With Charlie’s assistance, by 1999 Amway was broken up into a handful of pieces. Under the new moniker of Alticor, the Ada-headquartered manufacturing operation was Amway’s primary successor, and the Quixtar subsidiary tried peddling the old multi-level marketing snake oil on the internet. With the restructuring, the surviving pieces were easier to re-finance. But this didn’t solve all of DeVos’s financial woes. He was still pressed to liquidate assets to satisfy his lenders. He continued to unload real estate in the Grand Rapids area, including the Plaza Towers trophy property in a still-murky deal with a Dutch real estate investment company called Eenhorn. DeVos has had his share of the Orlando Magic for sale, but no takers yet. Meanwhile, he and his family nickel-and-dimed their minor league football franchise, the Grand Rapids Rampage, by firing the team’s championship-winning coach and quarterback to save a whopping hundred grand or so in salaries. Nevertheless, DeVos continues to put together deals here and there that keep his fortunes afloat.

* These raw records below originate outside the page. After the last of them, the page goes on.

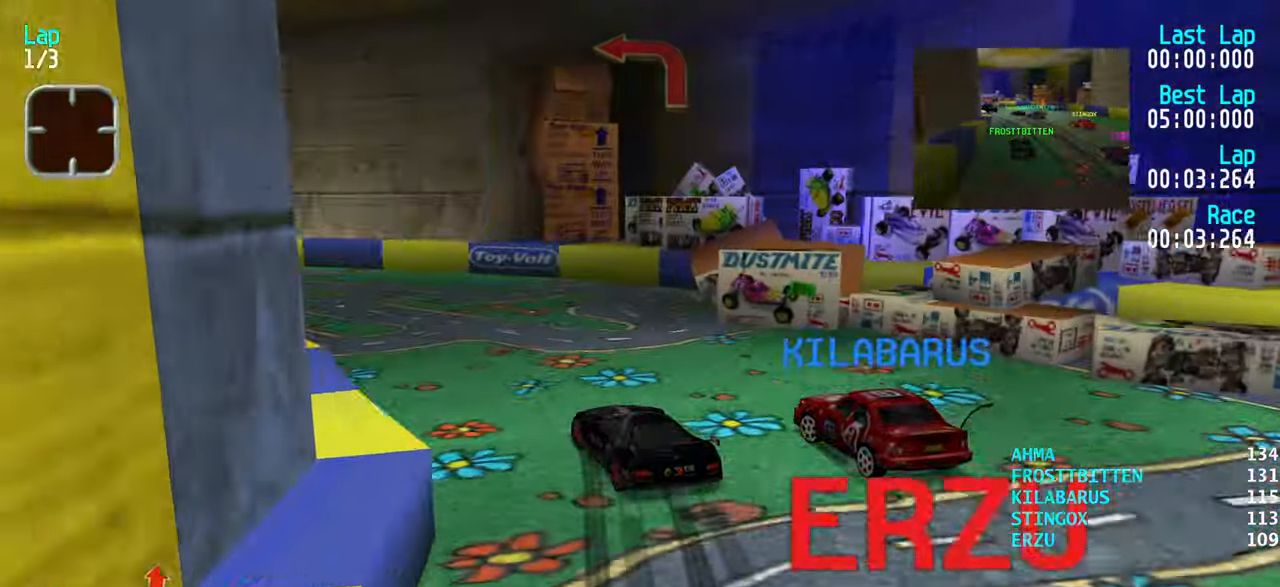
{"keys": ["left", "up"], "events": [[33, "left", "up"], [83, "left", "down"], [217, "left", "up"], [267, "left", "down"], [400, "left", "up"], [450, "left", "down"]]}
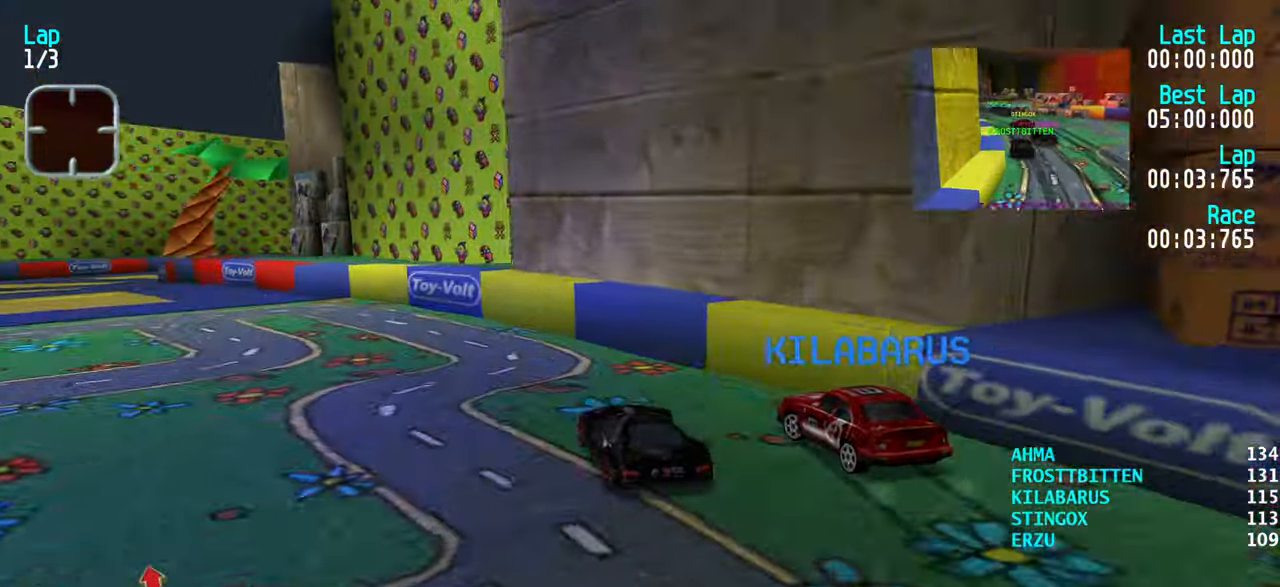
{"keys": ["up"], "events": [[83, "left", "up"], [133, "left", "down"], [250, "left", "up"], [333, "left", "down"], [367, "left", "up"]]}
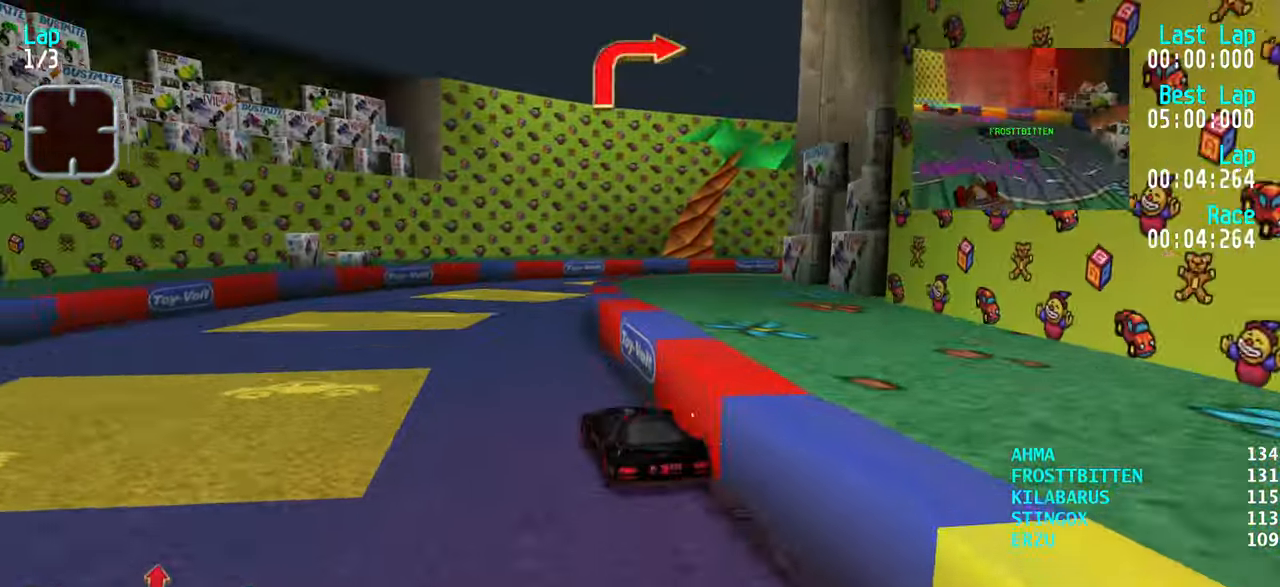
{"keys": ["right", "up"], "events": [[167, "right", "down"], [300, "up", "up"], [400, "up", "down"]]}
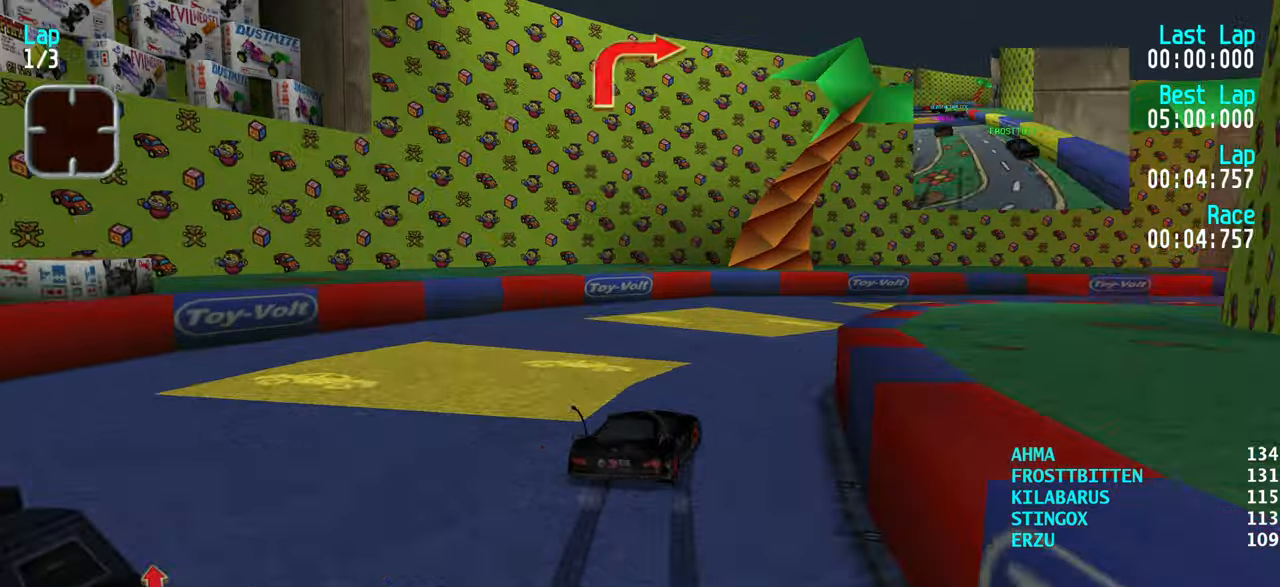
{"keys": ["right", "up"], "events": [[34, "right", "up"], [84, "right", "down"], [167, "up", "up"], [317, "up", "down"], [450, "right", "up"], [500, "right", "down"]]}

For helping DeVos turn the corner, Charlie got a big plum at the new Alticor. Because Alticor, like Amway before it, is a company managed by a two-man board of directors, Charlie didn’t get the usual seat on the board. Instead his sinecure at Alticor is a corporate office specially designed for him called “assistant corporate secretary”. All is happy again in Ada.
The Last Domino
The last domino to fall, Old Kent Bank, didn’t fare so well. As many long-time customers of Old Kent know too well, nothing of it remains after its acquisition by Cincinnati-based Fifth Third Bank in April 2001. To be fair to Charlie, he did not drive the deal that devoured Old Kent, transplanted its backroom operations to Ohio, eliminated 3,500 jobs in the area, allowed insiders to loot what was left of Old Kent on the eve of its sale to Fifth Third, and screwed Old Kent shareholders out of the premium they would have received for their shares if the bank had been available for sale to all comers.
All of this was set into motion by Wagner as president and chairman of Old Kent, who packaged up the bank for delivery to his old employer Fifth Third. In exchange he received from Fifth Third more than $30 million and a do-nothing executive slot in Cincinnati that paid over a million bucks a year. (That all changed, after Wagner’s ouster in April 2003 from Fifth Third and early retirement to Florida in the wake of a federal investigation that found irregularities in the pricing of Old Kent assets acquired by Fifth Third.) Charlie and his law firm simply collected their check for doing the legal work needed to make the sale of Old Kent happen.
So, now you know the trail of wreckage left by Charlie and his clients as they helped one River City institution after another fall and eventually disappear over the past dozen years. You also know at least some of what they salvaged for themselves from their demolition. I certainly don’t think the way Charlie dipped his beak in the messes he helped to create served the interest of the general public, despite his use of privileged positions that impose ethical and professional duties upon him to act in that interest. I suspect some of what transpired run afoul of the law. Certainly the local U.S. Attorney and the FTC thought there were problems with Charlie’s conflicts of interests at Butterworth Hospital.
You, dear readers, can now draw your own conclusions about The Fixer.